New England Firm Plans 420 Megawatt Wind Farm

LCG, Oct. 31, 2001--Boston-based green electricity company Energy Management Inc. has announced plans to develop a 420 megawatt (nameplate capacity) wind farm off the coast of Massachusetts in Nantucket Sound.

The company said it expects to get an optimistic 34 percent operating factor out of the Cape Wind Associates project, which, if achieved, means the wind farm would be the equivalent of a 140 megawatt power plant.

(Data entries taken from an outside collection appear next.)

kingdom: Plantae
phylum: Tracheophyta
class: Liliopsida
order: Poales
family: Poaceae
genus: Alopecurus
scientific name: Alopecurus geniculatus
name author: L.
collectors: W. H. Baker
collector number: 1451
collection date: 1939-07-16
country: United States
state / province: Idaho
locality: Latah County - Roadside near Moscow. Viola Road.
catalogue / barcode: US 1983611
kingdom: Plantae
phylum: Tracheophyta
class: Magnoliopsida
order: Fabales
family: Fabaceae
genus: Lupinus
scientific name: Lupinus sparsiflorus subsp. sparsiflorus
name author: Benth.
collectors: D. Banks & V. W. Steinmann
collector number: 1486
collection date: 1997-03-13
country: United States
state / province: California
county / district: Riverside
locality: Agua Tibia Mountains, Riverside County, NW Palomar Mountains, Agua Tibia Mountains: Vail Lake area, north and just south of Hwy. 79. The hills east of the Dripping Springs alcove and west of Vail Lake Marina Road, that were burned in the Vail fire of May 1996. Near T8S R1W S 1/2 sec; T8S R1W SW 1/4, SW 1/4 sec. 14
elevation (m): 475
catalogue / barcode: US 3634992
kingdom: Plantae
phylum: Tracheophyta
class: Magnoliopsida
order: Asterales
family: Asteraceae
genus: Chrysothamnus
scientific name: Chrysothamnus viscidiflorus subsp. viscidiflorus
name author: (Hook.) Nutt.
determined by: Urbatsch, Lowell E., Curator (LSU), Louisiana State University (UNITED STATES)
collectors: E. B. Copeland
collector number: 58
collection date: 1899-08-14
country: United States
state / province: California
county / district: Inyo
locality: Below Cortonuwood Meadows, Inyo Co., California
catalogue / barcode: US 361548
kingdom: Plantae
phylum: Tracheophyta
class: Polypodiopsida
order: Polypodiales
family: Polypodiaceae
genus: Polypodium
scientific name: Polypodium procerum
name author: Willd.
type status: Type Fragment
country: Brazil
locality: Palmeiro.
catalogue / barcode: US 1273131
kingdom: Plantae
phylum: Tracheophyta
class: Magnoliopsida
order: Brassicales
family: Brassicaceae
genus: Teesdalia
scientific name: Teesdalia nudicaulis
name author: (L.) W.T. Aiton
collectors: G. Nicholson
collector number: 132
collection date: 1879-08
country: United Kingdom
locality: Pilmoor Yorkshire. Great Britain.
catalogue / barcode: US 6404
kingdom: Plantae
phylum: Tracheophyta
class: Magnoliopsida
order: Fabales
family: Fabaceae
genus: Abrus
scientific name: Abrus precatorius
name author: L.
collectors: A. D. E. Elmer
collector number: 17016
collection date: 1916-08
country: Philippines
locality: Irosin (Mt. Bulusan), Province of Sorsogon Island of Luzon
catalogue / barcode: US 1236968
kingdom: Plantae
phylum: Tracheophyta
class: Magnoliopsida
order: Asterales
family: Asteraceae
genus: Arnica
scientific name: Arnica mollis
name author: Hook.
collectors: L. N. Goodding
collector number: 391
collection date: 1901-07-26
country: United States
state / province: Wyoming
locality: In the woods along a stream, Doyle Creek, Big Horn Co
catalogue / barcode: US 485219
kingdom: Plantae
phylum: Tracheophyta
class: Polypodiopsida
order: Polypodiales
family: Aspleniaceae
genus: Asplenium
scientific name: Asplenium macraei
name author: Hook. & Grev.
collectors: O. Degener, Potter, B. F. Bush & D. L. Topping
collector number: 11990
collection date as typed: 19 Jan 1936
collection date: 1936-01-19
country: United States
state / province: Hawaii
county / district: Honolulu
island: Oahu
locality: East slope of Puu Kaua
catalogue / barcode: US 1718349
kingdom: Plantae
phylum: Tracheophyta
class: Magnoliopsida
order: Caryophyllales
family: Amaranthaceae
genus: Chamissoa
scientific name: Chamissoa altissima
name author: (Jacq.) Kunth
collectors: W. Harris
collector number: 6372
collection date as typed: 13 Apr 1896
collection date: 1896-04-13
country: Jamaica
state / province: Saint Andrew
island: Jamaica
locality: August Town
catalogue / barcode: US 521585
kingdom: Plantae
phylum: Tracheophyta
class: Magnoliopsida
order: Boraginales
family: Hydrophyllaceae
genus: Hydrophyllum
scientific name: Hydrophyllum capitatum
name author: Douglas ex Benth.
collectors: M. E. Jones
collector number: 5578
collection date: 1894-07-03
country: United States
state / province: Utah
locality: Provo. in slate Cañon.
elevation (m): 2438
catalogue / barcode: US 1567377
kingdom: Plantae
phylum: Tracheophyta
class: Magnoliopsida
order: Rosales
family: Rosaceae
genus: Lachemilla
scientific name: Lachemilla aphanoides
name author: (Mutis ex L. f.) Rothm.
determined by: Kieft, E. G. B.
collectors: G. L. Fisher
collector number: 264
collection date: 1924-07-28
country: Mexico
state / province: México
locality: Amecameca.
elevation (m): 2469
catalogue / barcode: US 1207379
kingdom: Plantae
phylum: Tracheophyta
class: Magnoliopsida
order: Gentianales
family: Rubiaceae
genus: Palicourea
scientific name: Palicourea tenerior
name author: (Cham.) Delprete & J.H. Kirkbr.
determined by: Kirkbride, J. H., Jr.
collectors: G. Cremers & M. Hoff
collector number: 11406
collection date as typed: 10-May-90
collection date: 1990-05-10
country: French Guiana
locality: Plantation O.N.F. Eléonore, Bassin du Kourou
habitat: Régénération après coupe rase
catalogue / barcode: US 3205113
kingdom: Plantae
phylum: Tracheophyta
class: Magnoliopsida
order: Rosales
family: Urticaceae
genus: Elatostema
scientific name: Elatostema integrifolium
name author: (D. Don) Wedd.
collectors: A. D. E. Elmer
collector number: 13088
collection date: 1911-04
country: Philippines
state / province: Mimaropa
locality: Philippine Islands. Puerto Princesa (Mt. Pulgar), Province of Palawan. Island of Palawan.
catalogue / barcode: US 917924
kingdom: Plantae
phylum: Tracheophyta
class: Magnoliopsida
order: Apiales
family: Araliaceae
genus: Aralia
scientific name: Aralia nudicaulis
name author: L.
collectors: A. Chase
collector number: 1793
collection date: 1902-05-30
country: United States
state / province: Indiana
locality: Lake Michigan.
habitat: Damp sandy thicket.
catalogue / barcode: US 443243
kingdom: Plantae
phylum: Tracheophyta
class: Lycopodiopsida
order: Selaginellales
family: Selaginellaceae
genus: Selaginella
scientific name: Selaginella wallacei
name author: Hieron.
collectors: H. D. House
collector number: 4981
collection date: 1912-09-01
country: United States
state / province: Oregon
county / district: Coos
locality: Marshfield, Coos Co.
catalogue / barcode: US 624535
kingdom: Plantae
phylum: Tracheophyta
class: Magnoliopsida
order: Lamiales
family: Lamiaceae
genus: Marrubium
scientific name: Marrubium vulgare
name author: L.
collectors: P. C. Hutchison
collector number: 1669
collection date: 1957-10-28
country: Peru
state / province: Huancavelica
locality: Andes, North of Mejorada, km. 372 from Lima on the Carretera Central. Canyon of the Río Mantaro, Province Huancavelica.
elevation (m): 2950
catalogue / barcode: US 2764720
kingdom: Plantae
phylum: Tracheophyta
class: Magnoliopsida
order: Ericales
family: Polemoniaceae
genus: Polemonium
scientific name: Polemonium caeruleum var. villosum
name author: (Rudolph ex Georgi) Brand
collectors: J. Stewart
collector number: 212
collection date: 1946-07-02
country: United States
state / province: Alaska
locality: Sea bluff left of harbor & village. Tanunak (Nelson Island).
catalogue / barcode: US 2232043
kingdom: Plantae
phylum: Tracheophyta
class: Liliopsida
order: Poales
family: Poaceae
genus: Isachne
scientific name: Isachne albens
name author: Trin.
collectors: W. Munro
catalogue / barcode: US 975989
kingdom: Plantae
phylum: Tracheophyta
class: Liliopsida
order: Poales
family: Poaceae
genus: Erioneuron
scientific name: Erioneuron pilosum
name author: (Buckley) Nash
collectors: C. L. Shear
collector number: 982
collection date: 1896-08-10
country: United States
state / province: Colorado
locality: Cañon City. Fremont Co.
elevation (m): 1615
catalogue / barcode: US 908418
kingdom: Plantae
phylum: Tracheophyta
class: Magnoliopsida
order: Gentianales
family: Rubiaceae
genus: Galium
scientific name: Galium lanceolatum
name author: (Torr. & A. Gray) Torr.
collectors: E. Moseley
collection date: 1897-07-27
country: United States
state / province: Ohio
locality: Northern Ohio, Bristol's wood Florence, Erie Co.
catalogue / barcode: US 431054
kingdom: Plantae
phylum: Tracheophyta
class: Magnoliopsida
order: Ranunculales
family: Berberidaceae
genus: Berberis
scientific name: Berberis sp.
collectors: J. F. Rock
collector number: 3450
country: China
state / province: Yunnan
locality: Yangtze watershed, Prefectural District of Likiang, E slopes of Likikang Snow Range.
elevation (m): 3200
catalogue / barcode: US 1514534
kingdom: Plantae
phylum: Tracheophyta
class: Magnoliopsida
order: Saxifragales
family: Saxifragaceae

According to Cape Wind President Jim Gordon, the wind farm will consist of about 150 pylon-mounted turbines on a 24-square-mile shoal in Nantucket Sound, a density of 6.25 turbines per square mile, which is fewer that the 9 per square mile many consider best for maximum generation.

The company explained that the towers would be kept a half-mile apart so as not to affect navigation by fishing and pleasure boats.

Gordon said the wind farm would save New England electricity customers tens of millions of dollars a year because "Once the turbines are built, the wind is free."

Mike Worms, a New York energy analyst, disagreed. "I don't think wind power is cheap by any stretch," he said. "If it weren't for federal subsidies, it probably wouldn't even be a viable option."

Worms was referring to a federal production tax credit that pays wind farm operators 1.7 cents per kilowatt-hour of power actually produced. That subsidy kicks in when a turbine first starts putting power on the grid and runs for 10 years, but the program is due to expire at the end of this year.

Without the tax credit, wind power would cost about 6 cents per kilowatt-hour, compared to 1.83 cents for nuclear power, 2 cents for electricity produced in coal-fired plants and 3 cents for power from gas-fueled power plants.